The chart above is interesting.
It shows the average weekly booked appointments with Aveo, the actual appointments where customers are seen at the village and the actual sales made.
Before the Four Corners program Aveo was booking just over 170 appointments a week and seeing about 135 people, then making 22 sales. This means 16% of people who came to the village purchased.
12 months later they book 150 appointments a week and see 105 people at the village and achieve 21 sales, or 20% of people who came to the village.
Slightly fewer people but more committed.
What is more, Aveo increased their prices by an average of 12% on resale stock over the 12 months. They have committed to increasing village prices in line with residential prices.
This is another interesting point. Is demand knocked today by residential housing prices? They were in the GFC; village sales stopped when housing sales and prices dropped overnight. This also happened in WA three years ago and hasn’t recovered.
But check out the declining green line in the chart – this is the option clearance rate across Australia over the past 12 months. It has dropped from 72% to 54%, with far fewer properties going to auction.

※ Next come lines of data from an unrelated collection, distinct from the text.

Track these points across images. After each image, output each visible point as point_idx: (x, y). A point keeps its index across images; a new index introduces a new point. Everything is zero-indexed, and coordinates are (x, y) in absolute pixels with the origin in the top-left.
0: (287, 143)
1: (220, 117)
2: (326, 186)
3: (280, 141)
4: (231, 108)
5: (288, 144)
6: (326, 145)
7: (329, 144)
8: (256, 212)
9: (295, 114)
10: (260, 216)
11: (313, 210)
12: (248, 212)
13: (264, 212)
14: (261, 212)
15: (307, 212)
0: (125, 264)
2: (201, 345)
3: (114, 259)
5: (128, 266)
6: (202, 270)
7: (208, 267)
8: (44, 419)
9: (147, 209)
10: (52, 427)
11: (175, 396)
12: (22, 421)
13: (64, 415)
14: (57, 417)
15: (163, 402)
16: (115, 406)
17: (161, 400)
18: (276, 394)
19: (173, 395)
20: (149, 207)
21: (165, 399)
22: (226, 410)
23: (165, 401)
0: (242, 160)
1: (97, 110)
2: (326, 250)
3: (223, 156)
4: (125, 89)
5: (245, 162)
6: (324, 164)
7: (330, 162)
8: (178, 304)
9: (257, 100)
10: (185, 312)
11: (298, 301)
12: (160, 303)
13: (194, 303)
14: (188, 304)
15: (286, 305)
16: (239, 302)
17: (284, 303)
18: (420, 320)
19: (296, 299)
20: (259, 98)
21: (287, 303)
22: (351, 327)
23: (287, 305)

Aveo CEO Geoff Grady told analysts yesterday that retirement villages are a ‘needs’ purchase and sales are isolated from the property downturn.
Separately they have argued that with the sector building villages at less than half the rate required to maintain penetration rate of 8% of all people 75+ living in villages, demand is naturally strong.
Our research has always supported that villages are a needs purchase. People don’t want to move to a retirement village, they need to because of events in their life
This means demand far exceeds supply. Do you agree? How are your sales conversion rates?